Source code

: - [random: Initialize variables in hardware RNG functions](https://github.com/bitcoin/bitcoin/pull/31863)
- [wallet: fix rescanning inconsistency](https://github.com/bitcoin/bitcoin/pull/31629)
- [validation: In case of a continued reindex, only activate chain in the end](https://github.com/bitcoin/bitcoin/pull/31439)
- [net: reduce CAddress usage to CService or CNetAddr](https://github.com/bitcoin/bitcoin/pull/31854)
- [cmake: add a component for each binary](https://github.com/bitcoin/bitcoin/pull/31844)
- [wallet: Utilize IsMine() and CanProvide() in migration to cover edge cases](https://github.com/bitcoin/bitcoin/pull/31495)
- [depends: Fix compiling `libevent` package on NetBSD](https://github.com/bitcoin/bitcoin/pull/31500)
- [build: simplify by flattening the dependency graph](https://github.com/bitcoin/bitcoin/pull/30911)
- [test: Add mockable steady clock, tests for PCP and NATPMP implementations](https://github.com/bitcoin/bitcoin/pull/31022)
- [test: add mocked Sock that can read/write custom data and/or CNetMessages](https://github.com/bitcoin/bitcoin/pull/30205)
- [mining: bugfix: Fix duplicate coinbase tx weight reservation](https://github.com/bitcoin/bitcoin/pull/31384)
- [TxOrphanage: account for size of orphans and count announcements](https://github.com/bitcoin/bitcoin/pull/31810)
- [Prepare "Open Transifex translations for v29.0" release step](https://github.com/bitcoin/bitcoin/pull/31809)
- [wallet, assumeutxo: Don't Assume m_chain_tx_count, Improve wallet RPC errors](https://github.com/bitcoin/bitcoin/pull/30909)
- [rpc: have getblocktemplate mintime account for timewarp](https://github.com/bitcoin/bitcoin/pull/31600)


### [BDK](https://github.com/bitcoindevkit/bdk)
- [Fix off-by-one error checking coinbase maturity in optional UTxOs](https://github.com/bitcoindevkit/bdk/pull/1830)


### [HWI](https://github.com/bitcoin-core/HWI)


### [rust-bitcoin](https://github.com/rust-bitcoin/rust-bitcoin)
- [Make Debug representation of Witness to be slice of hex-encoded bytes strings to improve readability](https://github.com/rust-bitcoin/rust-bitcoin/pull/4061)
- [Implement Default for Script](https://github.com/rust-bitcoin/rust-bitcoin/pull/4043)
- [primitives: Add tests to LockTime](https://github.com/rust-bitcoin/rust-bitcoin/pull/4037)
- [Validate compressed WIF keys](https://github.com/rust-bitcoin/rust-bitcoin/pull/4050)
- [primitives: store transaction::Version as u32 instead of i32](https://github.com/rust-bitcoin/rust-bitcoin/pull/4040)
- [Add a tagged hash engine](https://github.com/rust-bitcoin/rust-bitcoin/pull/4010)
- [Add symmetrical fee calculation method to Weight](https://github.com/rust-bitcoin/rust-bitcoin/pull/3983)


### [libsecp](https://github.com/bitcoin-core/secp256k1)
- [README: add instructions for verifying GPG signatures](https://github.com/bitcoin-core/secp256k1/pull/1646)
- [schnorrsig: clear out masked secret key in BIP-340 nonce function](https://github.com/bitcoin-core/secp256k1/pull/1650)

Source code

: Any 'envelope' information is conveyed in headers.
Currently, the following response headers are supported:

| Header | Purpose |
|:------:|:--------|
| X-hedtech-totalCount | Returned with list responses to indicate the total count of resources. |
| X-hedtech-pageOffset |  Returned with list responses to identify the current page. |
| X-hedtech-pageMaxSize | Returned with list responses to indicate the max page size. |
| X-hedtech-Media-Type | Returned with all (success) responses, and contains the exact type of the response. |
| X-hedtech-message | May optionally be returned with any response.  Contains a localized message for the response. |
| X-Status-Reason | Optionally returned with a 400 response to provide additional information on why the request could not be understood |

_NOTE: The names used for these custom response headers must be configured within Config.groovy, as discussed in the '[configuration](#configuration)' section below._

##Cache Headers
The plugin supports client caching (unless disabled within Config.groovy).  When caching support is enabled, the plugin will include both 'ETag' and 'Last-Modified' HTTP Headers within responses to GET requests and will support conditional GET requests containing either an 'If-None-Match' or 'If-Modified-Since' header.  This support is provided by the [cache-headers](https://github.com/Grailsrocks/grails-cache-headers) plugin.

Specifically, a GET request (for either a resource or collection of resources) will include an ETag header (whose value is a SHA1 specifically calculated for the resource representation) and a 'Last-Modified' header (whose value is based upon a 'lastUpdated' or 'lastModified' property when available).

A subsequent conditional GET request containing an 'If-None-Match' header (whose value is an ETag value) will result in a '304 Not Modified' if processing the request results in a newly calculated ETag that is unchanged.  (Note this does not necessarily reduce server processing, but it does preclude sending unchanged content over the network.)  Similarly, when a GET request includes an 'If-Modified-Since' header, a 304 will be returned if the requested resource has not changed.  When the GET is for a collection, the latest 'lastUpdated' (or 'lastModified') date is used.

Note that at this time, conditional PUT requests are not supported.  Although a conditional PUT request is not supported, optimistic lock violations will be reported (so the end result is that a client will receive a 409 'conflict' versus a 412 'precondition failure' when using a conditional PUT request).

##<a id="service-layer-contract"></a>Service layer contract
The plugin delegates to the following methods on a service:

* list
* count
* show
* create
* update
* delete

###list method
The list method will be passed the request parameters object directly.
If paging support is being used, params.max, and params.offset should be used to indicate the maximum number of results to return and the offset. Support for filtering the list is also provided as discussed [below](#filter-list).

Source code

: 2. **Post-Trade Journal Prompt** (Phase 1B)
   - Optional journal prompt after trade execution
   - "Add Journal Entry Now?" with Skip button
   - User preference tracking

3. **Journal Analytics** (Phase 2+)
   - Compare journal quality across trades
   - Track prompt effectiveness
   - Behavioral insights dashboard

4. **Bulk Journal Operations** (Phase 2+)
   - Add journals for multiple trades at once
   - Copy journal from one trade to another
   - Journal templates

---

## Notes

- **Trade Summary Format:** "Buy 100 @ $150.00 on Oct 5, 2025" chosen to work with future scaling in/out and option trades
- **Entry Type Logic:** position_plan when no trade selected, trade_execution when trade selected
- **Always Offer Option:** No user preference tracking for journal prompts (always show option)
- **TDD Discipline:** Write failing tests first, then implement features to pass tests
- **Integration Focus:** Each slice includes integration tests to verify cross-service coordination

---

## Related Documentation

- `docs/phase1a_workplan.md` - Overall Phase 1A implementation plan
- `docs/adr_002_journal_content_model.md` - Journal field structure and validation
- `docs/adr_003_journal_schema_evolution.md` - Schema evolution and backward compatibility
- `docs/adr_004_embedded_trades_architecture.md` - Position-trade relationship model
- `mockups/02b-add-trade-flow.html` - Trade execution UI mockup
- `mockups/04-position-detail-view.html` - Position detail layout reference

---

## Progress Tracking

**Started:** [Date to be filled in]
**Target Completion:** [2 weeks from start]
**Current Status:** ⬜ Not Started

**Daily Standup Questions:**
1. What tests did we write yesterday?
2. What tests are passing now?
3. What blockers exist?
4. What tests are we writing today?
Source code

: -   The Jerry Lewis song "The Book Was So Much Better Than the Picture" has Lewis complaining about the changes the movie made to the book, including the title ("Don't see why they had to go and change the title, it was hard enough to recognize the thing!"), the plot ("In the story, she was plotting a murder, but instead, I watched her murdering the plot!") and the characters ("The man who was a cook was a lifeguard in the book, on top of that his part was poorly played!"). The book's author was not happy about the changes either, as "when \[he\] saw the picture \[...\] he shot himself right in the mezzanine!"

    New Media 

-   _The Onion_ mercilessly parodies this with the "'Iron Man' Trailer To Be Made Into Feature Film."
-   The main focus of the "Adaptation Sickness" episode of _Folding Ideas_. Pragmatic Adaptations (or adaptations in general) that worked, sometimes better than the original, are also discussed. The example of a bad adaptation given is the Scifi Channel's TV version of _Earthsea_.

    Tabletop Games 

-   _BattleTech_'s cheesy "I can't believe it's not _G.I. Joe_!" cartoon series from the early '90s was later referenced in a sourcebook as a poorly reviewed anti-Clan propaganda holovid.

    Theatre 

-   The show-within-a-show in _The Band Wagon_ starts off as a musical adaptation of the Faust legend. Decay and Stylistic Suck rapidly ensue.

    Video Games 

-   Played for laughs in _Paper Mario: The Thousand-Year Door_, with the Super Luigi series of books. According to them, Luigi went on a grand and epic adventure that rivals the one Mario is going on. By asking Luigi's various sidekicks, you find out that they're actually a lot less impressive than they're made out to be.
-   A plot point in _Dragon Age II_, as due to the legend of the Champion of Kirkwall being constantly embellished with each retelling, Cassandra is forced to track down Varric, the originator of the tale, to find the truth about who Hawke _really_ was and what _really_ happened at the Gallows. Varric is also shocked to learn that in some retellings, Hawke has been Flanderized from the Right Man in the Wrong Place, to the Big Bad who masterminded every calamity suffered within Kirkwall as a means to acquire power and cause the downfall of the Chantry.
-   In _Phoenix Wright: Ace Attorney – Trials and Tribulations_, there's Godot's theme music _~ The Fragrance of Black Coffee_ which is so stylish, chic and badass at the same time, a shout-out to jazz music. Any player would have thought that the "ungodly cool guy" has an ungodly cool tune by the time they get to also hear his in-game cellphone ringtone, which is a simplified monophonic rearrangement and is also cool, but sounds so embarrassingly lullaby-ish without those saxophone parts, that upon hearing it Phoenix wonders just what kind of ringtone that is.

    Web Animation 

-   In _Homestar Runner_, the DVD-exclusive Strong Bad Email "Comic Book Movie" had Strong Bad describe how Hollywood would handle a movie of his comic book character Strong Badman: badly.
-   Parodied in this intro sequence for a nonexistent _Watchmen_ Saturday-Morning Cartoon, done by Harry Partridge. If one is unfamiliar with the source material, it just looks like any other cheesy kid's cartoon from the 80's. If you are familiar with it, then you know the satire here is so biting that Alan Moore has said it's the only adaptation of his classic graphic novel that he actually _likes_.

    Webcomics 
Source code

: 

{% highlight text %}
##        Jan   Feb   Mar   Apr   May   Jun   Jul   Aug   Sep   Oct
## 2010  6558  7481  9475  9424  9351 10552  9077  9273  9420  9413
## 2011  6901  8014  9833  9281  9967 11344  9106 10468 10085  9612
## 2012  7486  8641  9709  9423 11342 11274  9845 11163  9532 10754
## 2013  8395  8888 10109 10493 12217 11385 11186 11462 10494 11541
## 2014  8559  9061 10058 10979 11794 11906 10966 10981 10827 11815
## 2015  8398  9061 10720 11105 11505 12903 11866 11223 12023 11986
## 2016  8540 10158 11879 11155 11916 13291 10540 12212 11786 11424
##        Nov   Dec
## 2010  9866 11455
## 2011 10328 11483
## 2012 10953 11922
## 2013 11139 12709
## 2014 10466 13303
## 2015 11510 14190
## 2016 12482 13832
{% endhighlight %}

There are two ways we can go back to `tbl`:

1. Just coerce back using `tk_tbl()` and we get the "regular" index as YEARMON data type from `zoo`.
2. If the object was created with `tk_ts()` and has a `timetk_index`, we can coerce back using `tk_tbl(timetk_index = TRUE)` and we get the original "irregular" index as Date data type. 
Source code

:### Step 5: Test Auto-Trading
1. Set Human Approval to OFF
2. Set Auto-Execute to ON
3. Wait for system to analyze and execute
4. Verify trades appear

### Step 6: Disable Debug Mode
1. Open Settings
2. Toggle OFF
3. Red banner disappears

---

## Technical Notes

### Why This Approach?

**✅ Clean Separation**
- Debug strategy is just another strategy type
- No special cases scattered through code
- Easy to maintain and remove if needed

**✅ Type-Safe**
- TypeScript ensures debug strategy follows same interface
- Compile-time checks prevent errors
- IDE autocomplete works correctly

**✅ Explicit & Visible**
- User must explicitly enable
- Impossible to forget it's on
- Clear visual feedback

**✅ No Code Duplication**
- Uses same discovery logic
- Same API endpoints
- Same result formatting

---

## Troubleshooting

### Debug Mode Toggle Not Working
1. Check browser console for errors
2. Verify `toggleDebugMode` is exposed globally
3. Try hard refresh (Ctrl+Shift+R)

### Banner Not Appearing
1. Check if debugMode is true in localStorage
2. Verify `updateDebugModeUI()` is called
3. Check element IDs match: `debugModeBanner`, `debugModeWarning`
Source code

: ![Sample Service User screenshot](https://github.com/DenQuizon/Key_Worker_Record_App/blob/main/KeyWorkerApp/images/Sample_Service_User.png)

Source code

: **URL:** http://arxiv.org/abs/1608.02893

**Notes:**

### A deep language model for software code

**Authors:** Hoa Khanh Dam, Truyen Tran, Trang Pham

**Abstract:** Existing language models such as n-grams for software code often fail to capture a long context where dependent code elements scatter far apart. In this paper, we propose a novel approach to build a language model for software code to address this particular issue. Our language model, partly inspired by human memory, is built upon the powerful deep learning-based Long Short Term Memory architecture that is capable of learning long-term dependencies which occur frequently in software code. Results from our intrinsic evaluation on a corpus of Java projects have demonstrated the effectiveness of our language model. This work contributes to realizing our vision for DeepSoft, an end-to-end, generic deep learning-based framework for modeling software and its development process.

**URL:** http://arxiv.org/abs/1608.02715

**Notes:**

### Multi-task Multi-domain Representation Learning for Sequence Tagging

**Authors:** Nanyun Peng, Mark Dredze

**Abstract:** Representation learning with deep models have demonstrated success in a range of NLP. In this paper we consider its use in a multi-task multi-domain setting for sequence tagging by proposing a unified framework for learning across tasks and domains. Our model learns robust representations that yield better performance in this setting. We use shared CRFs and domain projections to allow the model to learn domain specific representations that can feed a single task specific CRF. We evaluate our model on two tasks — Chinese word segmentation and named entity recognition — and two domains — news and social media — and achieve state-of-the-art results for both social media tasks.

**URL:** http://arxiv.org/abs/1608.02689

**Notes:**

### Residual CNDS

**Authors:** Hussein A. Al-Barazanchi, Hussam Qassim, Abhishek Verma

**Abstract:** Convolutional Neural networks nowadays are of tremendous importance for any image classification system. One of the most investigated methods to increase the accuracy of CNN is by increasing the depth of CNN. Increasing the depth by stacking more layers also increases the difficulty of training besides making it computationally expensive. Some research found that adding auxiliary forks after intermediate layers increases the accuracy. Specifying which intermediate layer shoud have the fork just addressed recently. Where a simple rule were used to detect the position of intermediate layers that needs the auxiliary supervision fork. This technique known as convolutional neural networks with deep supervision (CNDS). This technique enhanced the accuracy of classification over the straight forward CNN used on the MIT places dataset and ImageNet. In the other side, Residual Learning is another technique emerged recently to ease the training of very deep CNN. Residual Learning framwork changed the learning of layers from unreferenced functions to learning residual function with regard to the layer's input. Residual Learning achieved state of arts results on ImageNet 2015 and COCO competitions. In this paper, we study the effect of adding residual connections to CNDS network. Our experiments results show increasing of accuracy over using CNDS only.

◆ YOUR TASK ◆
Pull out every line in the material above that contains the word "account", counting only matches with the same uppercase and lowercase letters.

◆ SOLUTION TO THIS TASK ◆
- [TxOrphanage: account for size of orphans and count announcements](https://github.com/bitcoin/bitcoin/pull/31810)
- [rpc: have getblocktemplate mintime account for timewarp](https://github.com/bitcoin/bitcoin/pull/31600)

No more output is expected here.